■ Work task ■
Only the text of the records belongs in the answer, copied exactly and without pictures.

[Opening Supplied records section]

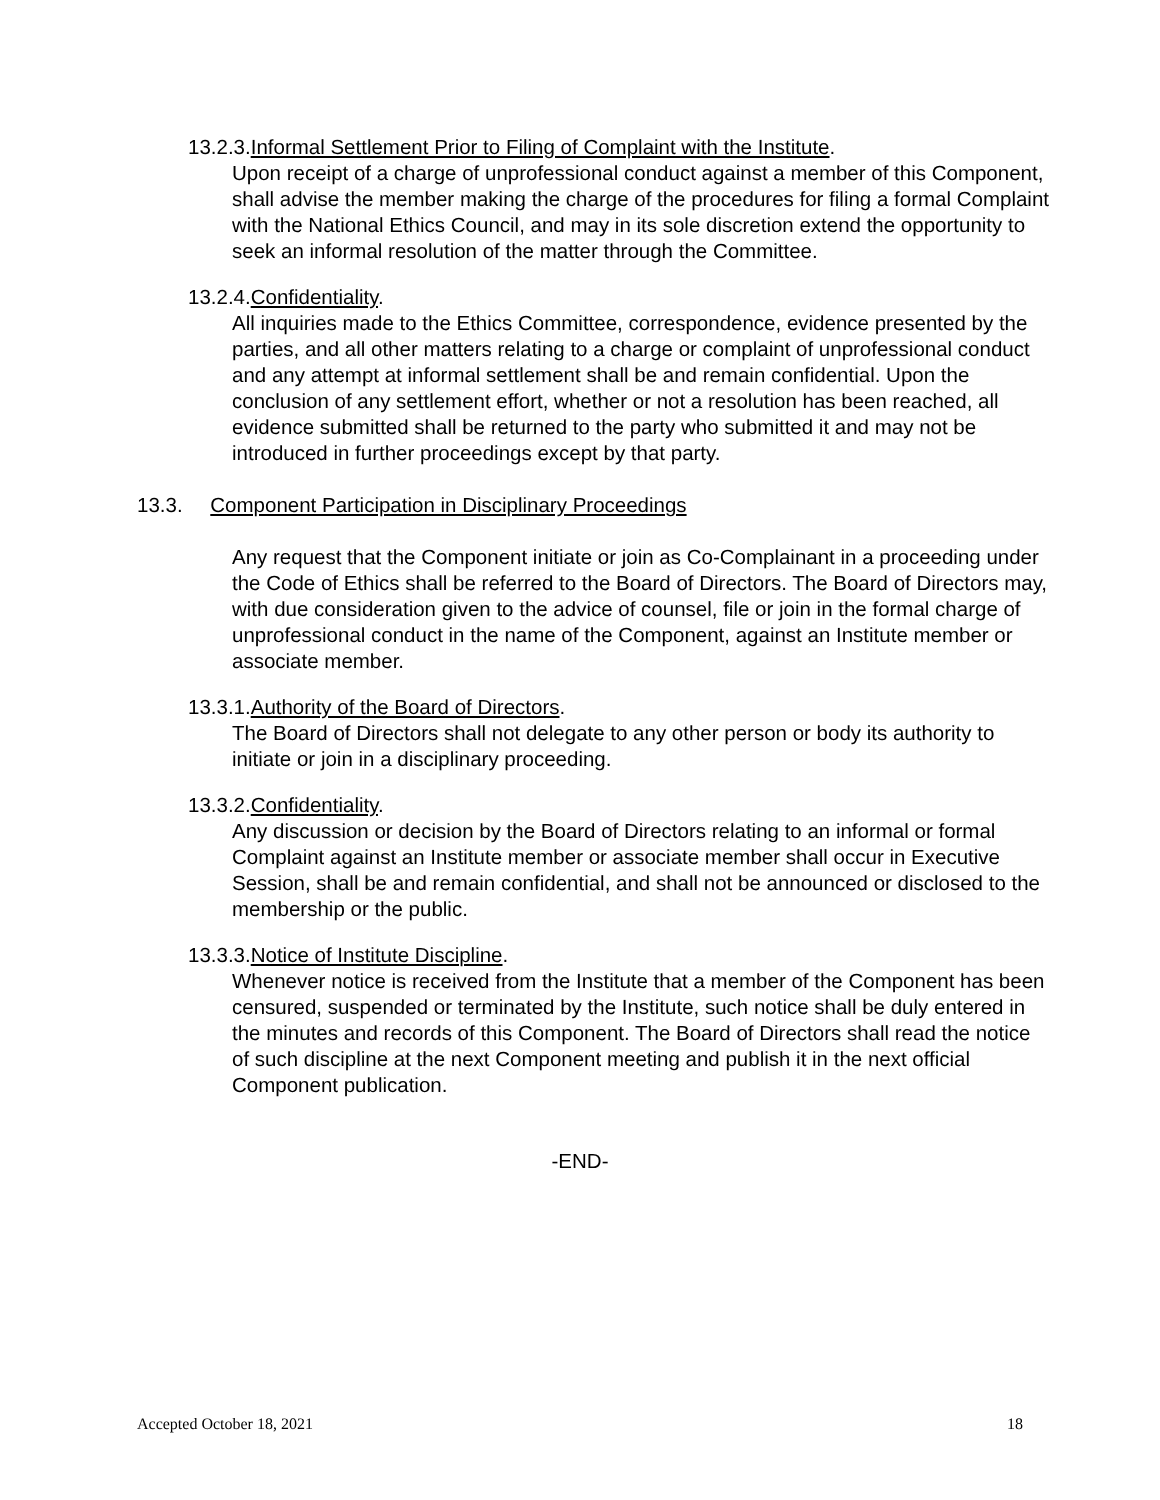13.2.3.Informal Settlement Prior to Filing of Complaint with the Institute.
Upon receipt of a charge of unprofessional conduct against a member of this Component, shall advise the member making the charge of the procedures for filing a formal Complaint with the National Ethics Council, and may in its sole discretion extend the opportunity to seek an informal resolution of the matter through the Committee.
13.2.4.Confidentiality.
All inquiries made to the Ethics Committee, correspondence, evidence presented by the parties, and all other matters relating to a charge or complaint of unprofessional conduct and any attempt at informal settlement shall be and remain confidential. Upon the conclusion of any settlement effort, whether or not a resolution has been reached, all evidence submitted shall be returned to the party who submitted it and may not be introduced in further proceedings except by that party.
13.3. Component Participation in Disciplinary Proceedings
Any request that the Component initiate or join as Co-Complainant in a proceeding under the Code of Ethics shall be referred to the Board of Directors. The Board of Directors may, with due consideration given to the advice of counsel, file or join in the formal charge of unprofessional conduct in the name of the Component, against an Institute member or associate member.
13.3.1.Authority of the Board of Directors.
The Board of Directors shall not delegate to any other person or body its authority to initiate or join in a disciplinary proceeding.
13.3.2.Confidentiality.
Any discussion or decision by the Board of Directors relating to an informal or formal Complaint against an Institute member or associate member shall occur in Executive Session, shall be and remain confidential, and shall not be announced or disclosed to the membership or the public.
13.3.3.Notice of Institute Discipline.
Whenever notice is received from the Institute that a member of the Component has been censured, suspended or terminated by the Institute, such notice shall be duly entered in the minutes and records of this Component. The Board of Directors shall read the notice of such discipline at the next Component meeting and publish it in the next official Component publication.
-END-
Accepted October 18, 2021 18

[Closing Supplied records section]

■ Exercise output ■
13.2.3.Informal Settlement Prior to Filing of Complaint with the Institute.
Upon receipt of a charge of unprofessional conduct against a member of this Component, shall advise the member making the charge of the procedures for filing a formal Complaint with the National Ethics Council, and may in its sole discretion extend the opportunity to seek an informal resolution of the matter through the Committee.
13.2.4.Confidentiality.
All inquiries made to the Ethics Committee, correspondence, evidence presented by the parties, and all other matters relating to a charge or complaint of unprofessional conduct and any attempt at informal settlement shall be and remain confidential. Upon the conclusion of any settlement effort, whether or not a resolution has been reached, all evidence submitted shall be returned to the party who submitted it and may not be introduced in further proceedings except by that party.
13.3. Component Participation in Disciplinary Proceedings
Any request that the Component initiate or join as Co-Complainant in a proceeding under the Code of Ethics shall be referred to the Board of Directors. The Board of Directors may, with due consideration given to the advice of counsel, file or join in the formal charge of unprofessional conduct in the name of the Component, against an Institute member or associate member.
13.3.1.Authority of the Board of Directors.
The Board of Directors shall not delegate to any other person or body its authority to initiate or join in a disciplinary proceeding.
13.3.2.Confidentiality.
Any discussion or decision by the Board of Directors relating to an informal or formal Complaint against an Institute member or associate member shall occur in Executive Session, shall be and remain confidential, and shall not be announced or disclosed to the membership or the public.
13.3.3.Notice of Institute Discipline.
Whenever notice is received from the Institute that a member of the Component has been censured, suspended or terminated by the Institute, such notice shall be duly entered in the minutes and records of this Component. The Board of Directors shall read the notice of such discipline at the next Component meeting and publish it in the next official Component publication.
-END-
Accepted October 18, 2021 18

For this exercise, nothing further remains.